There are some checks in place, but they only work if the existing file has the normalized extension, i.e., a warning will be given if you try to upload X.JPG and X.jpg exists, but not the other way around. It is probably a good idea to just give a warning if the same filename exists with any extension. That would need support in FileRepo to search files without extension. I'll have a look at it.
I21eddc5d
Thank you, Bryan, for your quick response and act. It would inded be nice to see a warning when a similarly named file already exists. However, this does not solve the problem completely, because it means that the Upload Wizard will go on stating that "file names differing only in extension case are possible", while the tools that might be used subsequently (file renaming) state "file name extensions must be normalized as if they were case-insensitive". This means that confusion will persist, unless a consensus on this is found across Commons. Perhaps we should invite more people into this discussion? The easiest solution is, obviously, to equip the Upload Wizard with the same "sanitization" mechanism which is already used by the file mover, but I understand that this is not something what you are willing to do at the moment, am I right?

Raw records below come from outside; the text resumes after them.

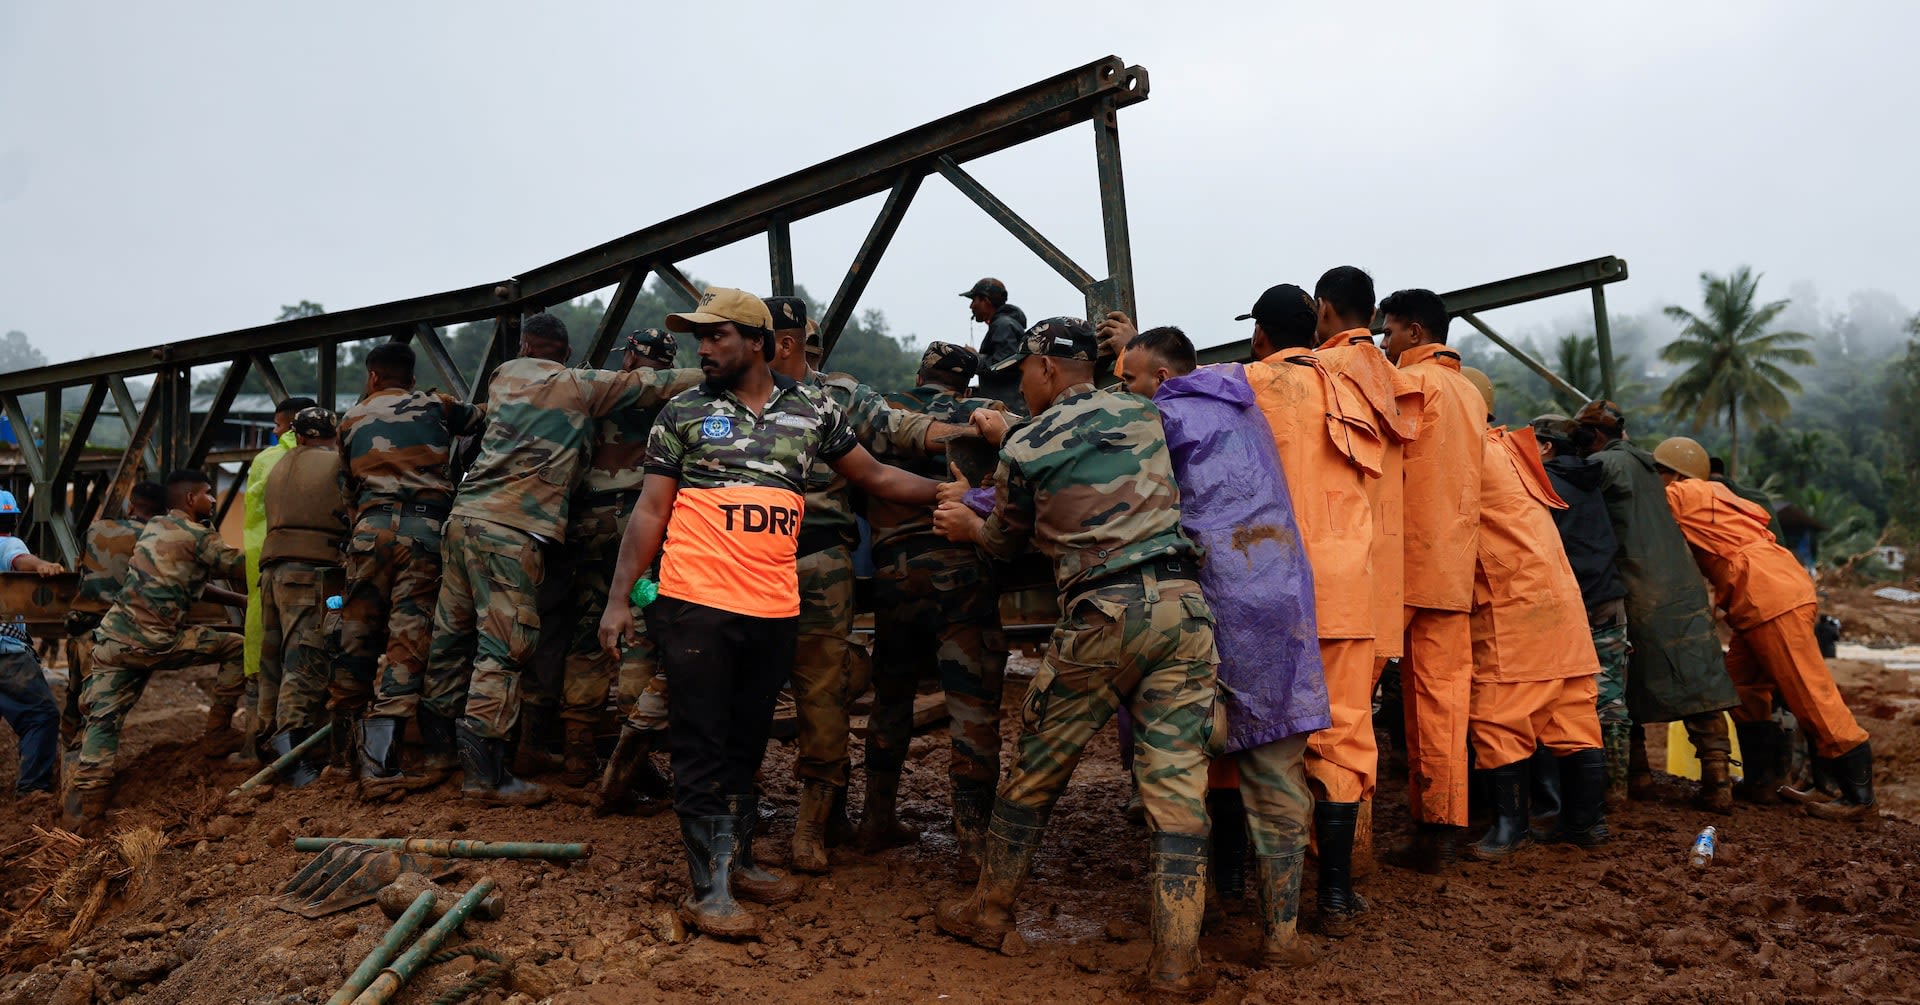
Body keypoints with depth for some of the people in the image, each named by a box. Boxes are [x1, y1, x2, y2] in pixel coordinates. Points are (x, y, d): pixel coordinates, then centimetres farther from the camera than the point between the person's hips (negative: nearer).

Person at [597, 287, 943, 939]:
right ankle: (709, 886, 9)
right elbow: (651, 510, 3)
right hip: (695, 605, -2)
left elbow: (876, 477, 14)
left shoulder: (813, 410, 8)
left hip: (774, 610, 3)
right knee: (701, 745, 2)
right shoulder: (683, 413, 3)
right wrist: (619, 597, -4)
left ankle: (737, 859, 30)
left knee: (748, 742, 15)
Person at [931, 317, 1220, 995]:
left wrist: (969, 527, 38)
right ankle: (1177, 960, 8)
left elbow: (1009, 541, 18)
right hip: (1183, 604, 4)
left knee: (1036, 768, 14)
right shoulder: (1144, 415, 13)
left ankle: (989, 911, 30)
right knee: (1177, 781, 5)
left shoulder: (1024, 450, 1)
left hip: (1103, 614, -3)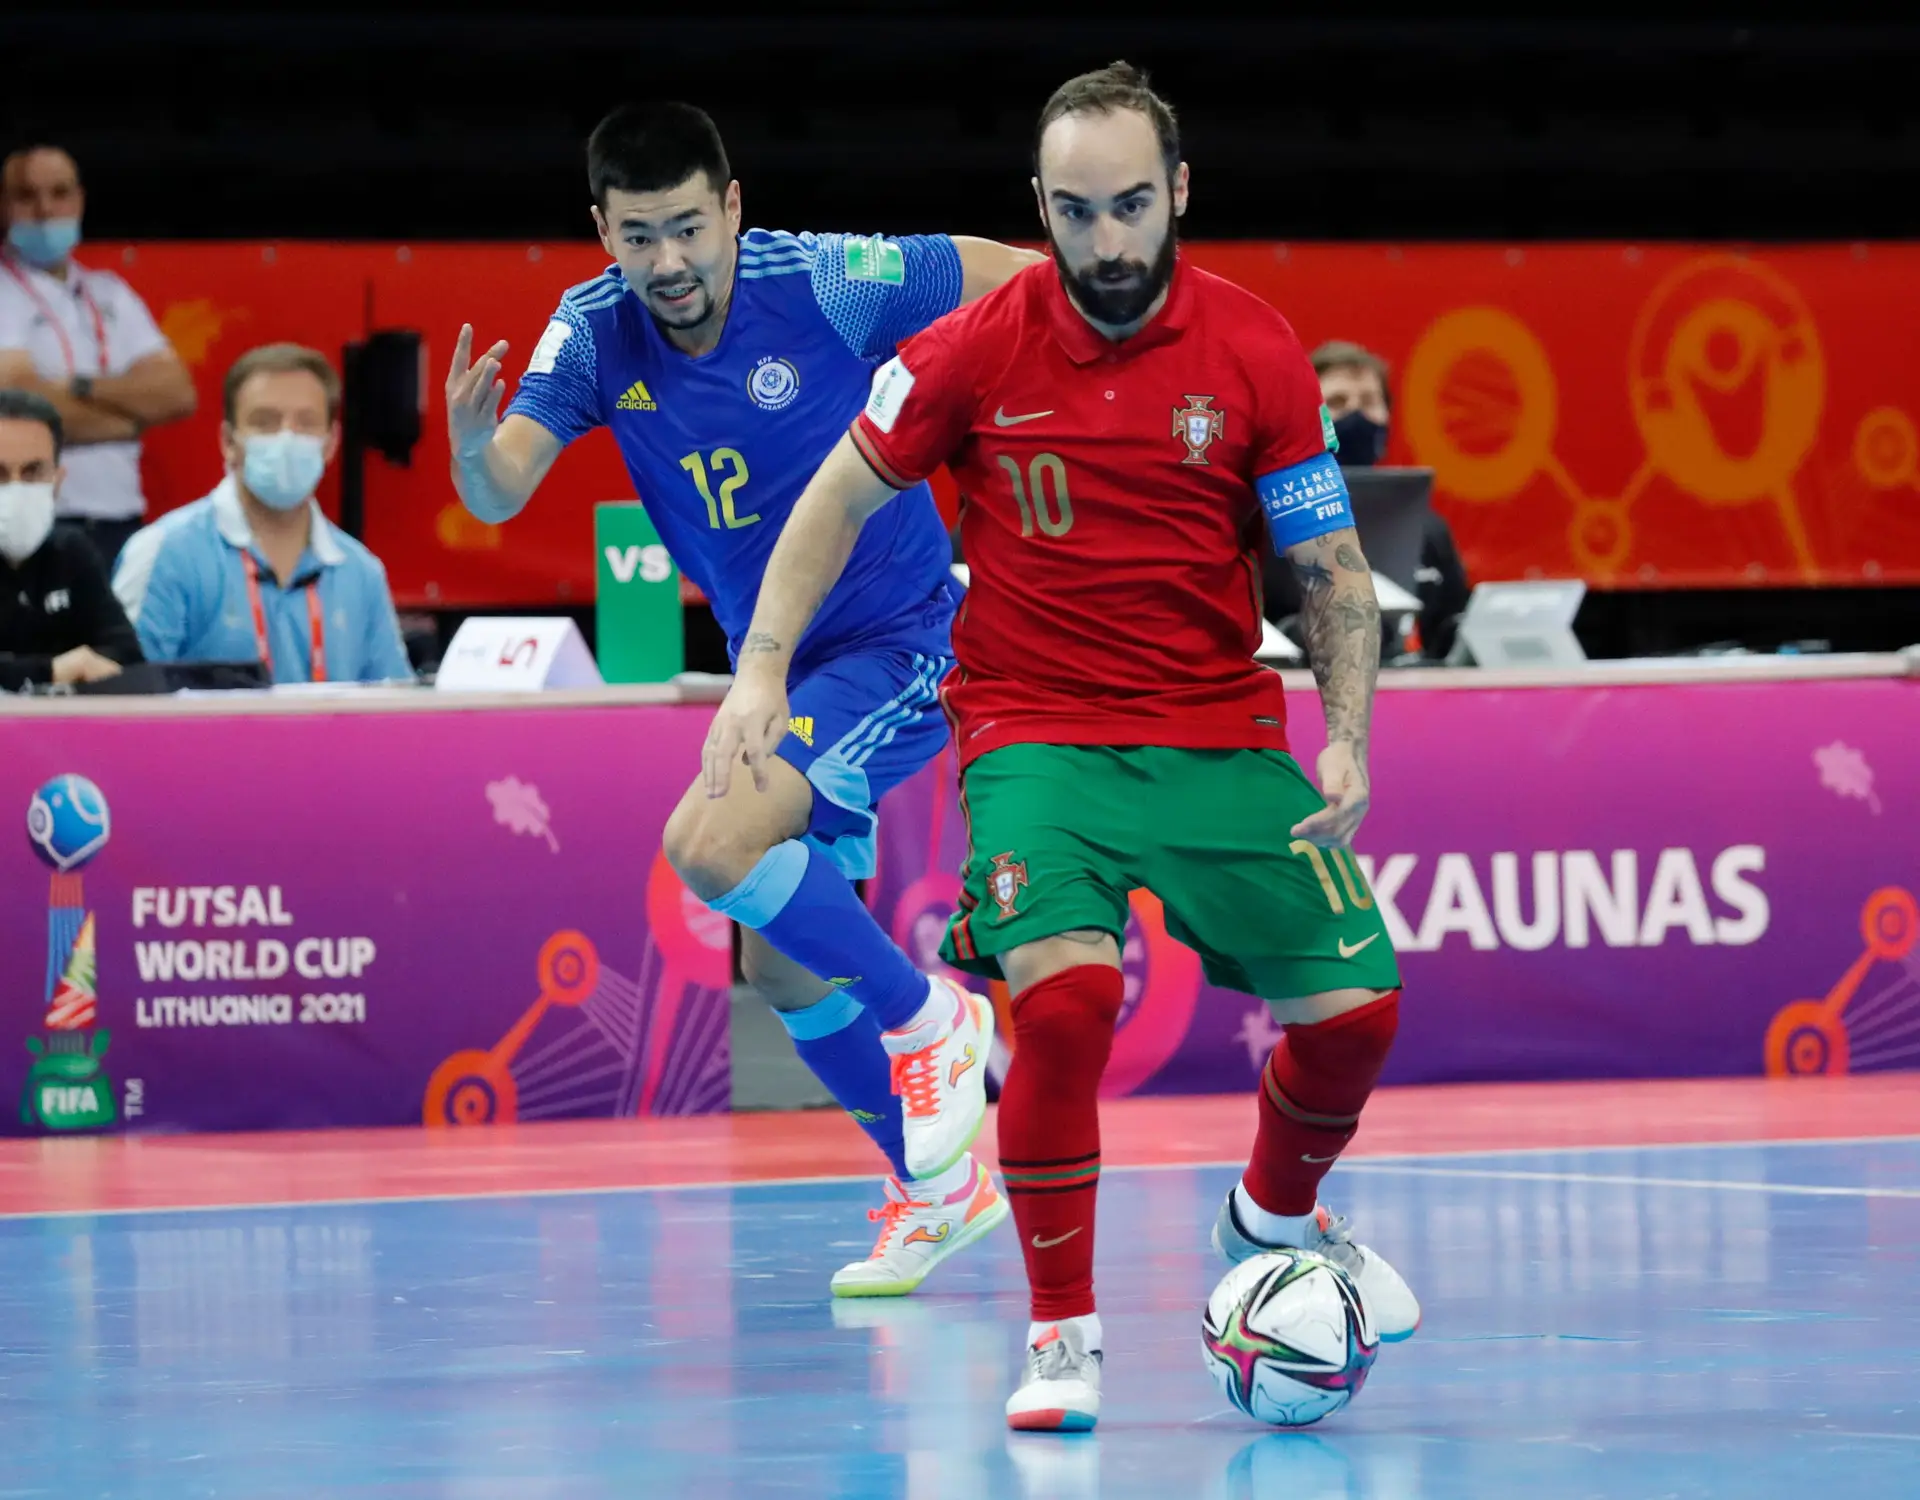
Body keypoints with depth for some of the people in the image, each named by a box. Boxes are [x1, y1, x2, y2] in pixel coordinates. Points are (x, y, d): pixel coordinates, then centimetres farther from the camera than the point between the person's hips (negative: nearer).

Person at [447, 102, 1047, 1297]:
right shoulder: (595, 335, -9)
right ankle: (940, 1191, 30)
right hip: (778, 664, 7)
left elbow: (1030, 279, -10)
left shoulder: (823, 283, -21)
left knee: (710, 842, -26)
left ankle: (931, 1019, -6)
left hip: (901, 640, -7)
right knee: (783, 968, 10)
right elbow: (505, 492, -23)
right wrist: (473, 447, -43)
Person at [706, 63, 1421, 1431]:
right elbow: (842, 498, 6)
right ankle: (1062, 1333, -10)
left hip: (1220, 737, 2)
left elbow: (1335, 571, 1)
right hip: (1035, 733, -2)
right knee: (1067, 992, -27)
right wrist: (763, 669, -2)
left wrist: (1346, 740, -11)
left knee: (1355, 1006, -3)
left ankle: (1275, 1220, 32)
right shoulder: (979, 349, -7)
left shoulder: (1255, 354, -5)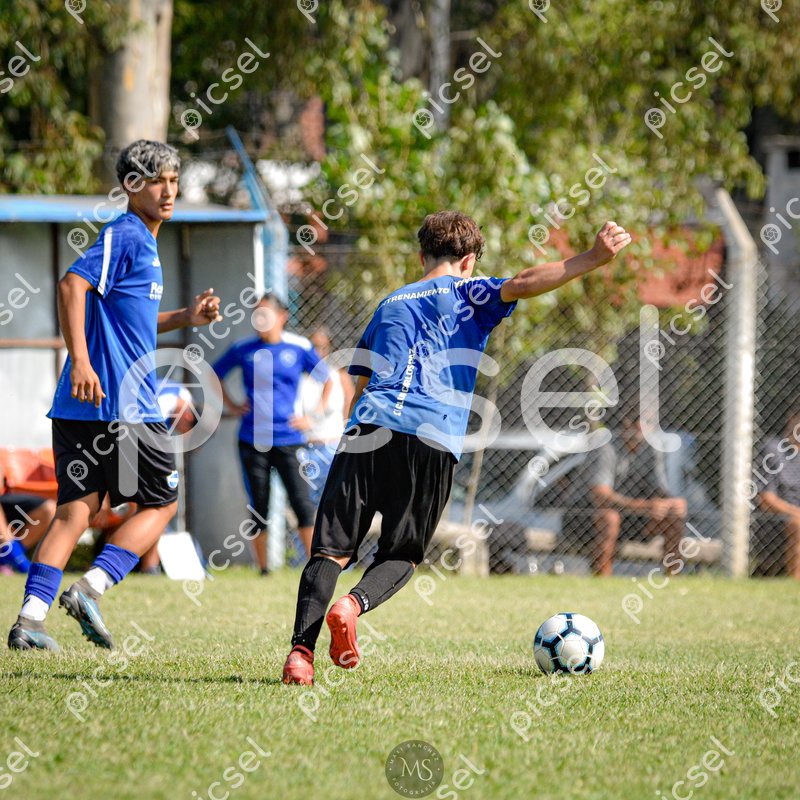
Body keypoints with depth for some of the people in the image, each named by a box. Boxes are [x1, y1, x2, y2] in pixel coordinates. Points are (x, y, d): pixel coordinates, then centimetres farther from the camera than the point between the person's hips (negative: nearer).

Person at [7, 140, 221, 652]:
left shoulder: (143, 242, 22)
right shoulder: (125, 236, -8)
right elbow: (73, 284, -21)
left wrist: (185, 318, 20)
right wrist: (81, 361, -29)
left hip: (82, 404, 9)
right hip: (121, 403, -9)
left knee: (76, 510, 4)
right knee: (160, 503, 3)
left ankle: (31, 617, -4)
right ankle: (90, 590, -7)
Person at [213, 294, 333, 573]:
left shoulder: (300, 348, 1)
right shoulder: (243, 349, 4)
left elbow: (327, 380, 12)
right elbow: (215, 374, 19)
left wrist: (317, 413, 3)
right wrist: (231, 405, 8)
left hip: (288, 438, -1)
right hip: (253, 441, 1)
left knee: (302, 502, -8)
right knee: (258, 507, 5)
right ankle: (263, 569, 13)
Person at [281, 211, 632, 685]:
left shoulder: (391, 304, 26)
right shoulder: (467, 294, 15)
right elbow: (521, 285, -4)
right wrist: (595, 258, -11)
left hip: (369, 431, 3)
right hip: (432, 443, -3)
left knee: (333, 550, 1)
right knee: (402, 556, 11)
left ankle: (301, 649, -19)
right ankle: (353, 605, -20)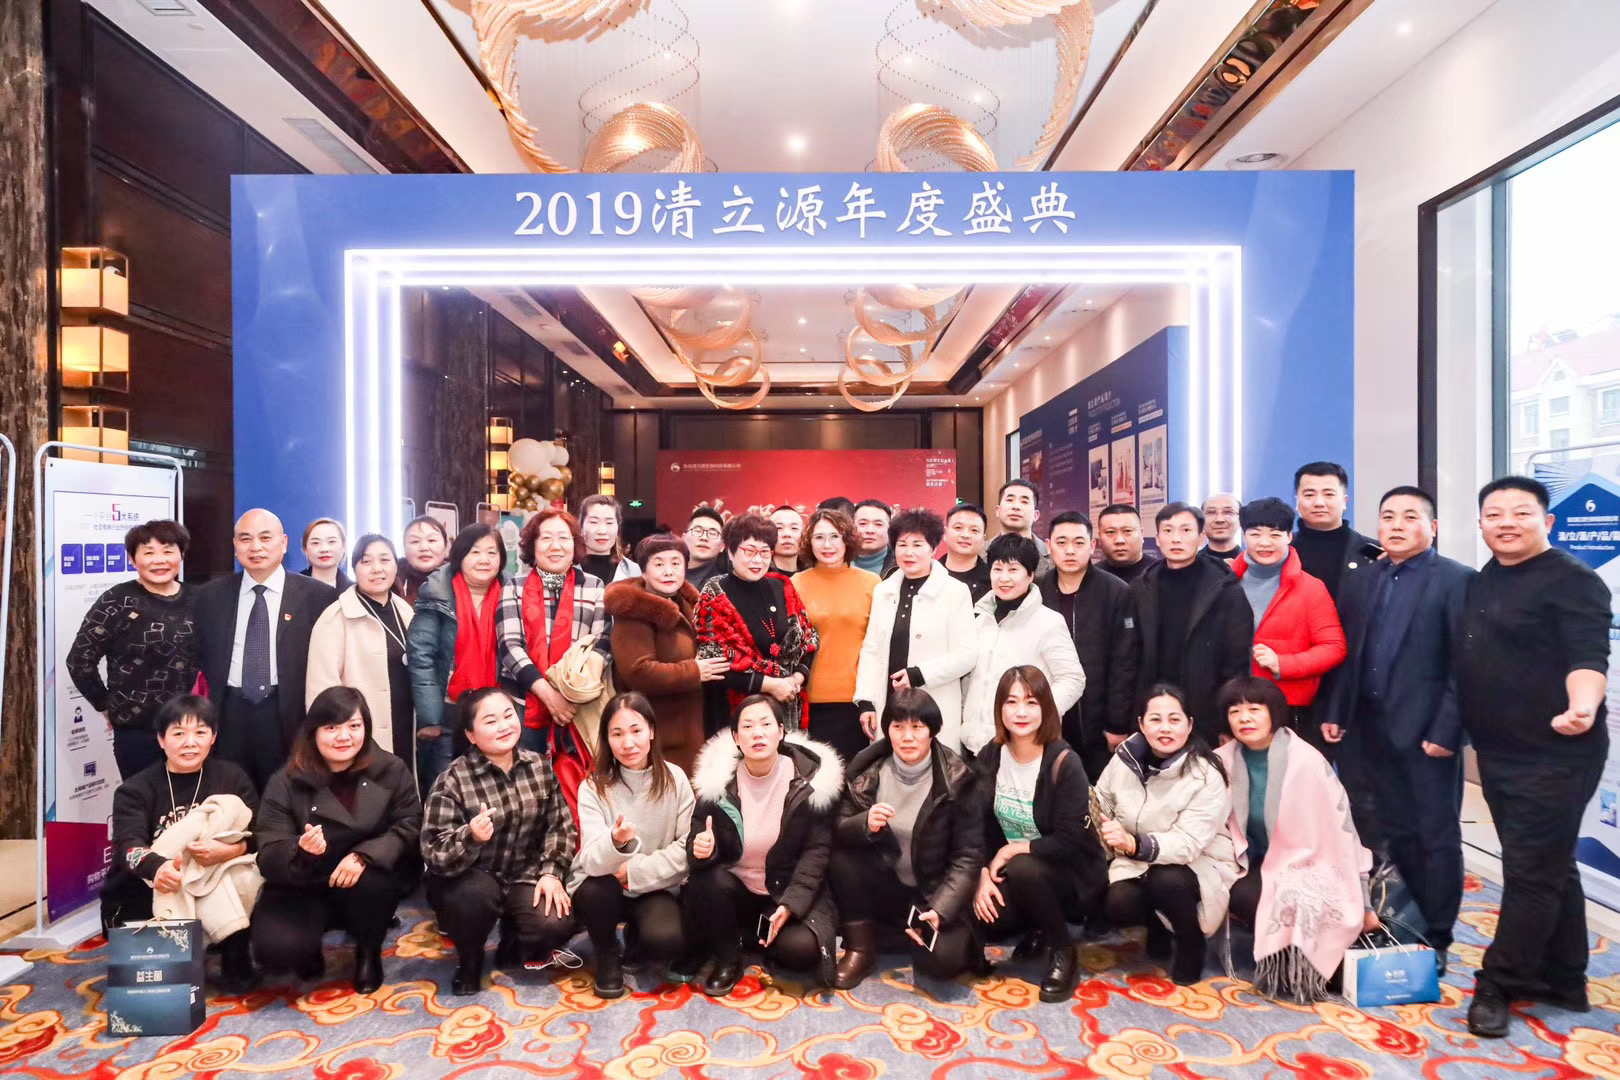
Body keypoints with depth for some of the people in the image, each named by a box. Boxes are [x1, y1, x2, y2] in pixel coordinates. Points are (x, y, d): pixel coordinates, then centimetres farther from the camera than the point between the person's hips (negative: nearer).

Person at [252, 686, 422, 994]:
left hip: (369, 875, 0)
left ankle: (369, 951, 0)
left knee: (370, 881, -34)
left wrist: (364, 856, -31)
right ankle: (310, 950, 15)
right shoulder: (285, 784, -8)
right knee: (276, 949, -26)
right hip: (303, 887, 0)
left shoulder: (392, 771, -7)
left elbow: (410, 827, -13)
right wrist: (302, 852, -36)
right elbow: (269, 857, -12)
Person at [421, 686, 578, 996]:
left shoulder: (539, 766, -4)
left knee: (557, 924, -22)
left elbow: (561, 825, 0)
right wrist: (471, 837, -42)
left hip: (523, 875, 3)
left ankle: (513, 946, 17)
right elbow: (434, 854, -22)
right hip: (471, 880, -3)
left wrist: (552, 873, -14)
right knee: (476, 895, -36)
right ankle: (469, 960, 0)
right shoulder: (453, 779, -18)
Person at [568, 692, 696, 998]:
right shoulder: (594, 788, -12)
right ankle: (607, 956, -1)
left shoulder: (675, 780, -9)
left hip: (655, 889, 0)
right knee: (600, 886, -34)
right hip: (603, 890, 0)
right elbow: (592, 861, -23)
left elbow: (687, 848, -10)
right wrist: (616, 841, -45)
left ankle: (638, 935, 10)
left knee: (668, 942, -29)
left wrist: (635, 871, -19)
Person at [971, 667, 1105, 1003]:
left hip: (1071, 874, -4)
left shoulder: (1064, 763, -19)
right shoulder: (989, 758, -4)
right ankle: (1038, 928, 13)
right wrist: (983, 875, -16)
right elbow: (980, 826, -3)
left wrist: (1013, 850, -19)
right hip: (1010, 871, 5)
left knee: (1022, 869, -35)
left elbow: (1069, 842, -21)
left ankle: (1061, 950, -7)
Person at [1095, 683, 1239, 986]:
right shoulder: (1124, 758, -8)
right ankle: (1157, 926, 13)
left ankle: (1192, 946, -1)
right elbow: (1100, 808, 6)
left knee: (1166, 881, -36)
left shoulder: (1206, 775, -21)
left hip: (1199, 862, -3)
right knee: (1117, 906, -26)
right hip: (1137, 860, 3)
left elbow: (1188, 843, -29)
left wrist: (1134, 844, -44)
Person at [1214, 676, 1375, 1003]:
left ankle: (1294, 965, -3)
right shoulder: (1223, 761, -7)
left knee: (1245, 897, -30)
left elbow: (1341, 831, -11)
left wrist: (1362, 905, -7)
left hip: (1307, 867, -4)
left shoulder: (1305, 761, -18)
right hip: (1260, 863, 5)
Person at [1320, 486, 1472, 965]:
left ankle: (1436, 939, 20)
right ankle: (1414, 922, 28)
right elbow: (1347, 656, 11)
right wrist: (1334, 712, 5)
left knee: (1435, 835, 7)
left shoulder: (1457, 580, -6)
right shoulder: (1360, 583, 11)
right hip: (1369, 730, 5)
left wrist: (1445, 731, -15)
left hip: (1425, 731, -5)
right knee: (1395, 833, 13)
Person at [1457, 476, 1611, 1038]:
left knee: (1532, 871, -1)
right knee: (1549, 868, 18)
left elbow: (1587, 656, -21)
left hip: (1553, 755, -8)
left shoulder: (1571, 580, -11)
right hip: (1497, 753, 8)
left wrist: (1583, 706, -39)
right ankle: (1563, 981, 30)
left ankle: (1498, 985, 10)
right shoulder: (1481, 584, 12)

I'm not aware of any software restrictions on file moving that perform the normalizations you describe. As far as I am aware it is possible to move a file to A.JPG if the file A.jpg already exists.
I have found the "cleanFileName" function from http://commons.wikimedia.org/wiki/MediaWiki:Gadget-AjaxQuickDelete.js being called as a part of https://commons.wikimedia.org/wiki/MediaWiki:RenameRequest.js which holds the code for the RenameLink gadget. Indeed, when you are not a file mover, visit a file page and click the "Move" tab, the gadget's dialog appears and there if you change the value in the "Enter the new name" field to "A.JPG" and leave that field by focusing another one, cleanFileName gets called and the field's value is automatically normalized to "File:A.jpg". Yes, I could insert the Rename template manually, but the gadget seems to be more efficient. And, I am not a filemover so I cannot check myself, but User:Taketa has suggested at http://commons.wikimedia.org/w/index.php?title=User_talk%3ABlahma&diff=77628385&oldid=77600880 that the same normalization occurs in the actual filemoving interface (and is the cause of .JPG and .jpg considered "identical"). Could someone please recheck this?
(In reply to comment #2) > I21eddc5d Assigning bug to author ( of Gerrit change #24124 ), +patch-in-gerrit
Is this fixed? The patch got merged.
(In reply to comment #1) > There are some checks in place, but they only work if the existing file has > the > normalized extension, i.e., a warning will be given if you try to upload > X.JPG > and X.jpg exists, but not the other way around. > > It is probably a good idea to just give a warning if the same filename exists > with any extension. That would need support in FileRepo to search files > without > extension. I'll have a look at it. People seem to want to be able to do that though. See bug 46741
Looks like this is just about done - I don't think it's necessary to change the filenames to have the same extensions in UW. I got the warning reliably by uploading a .jpg and .JPEG with the same name.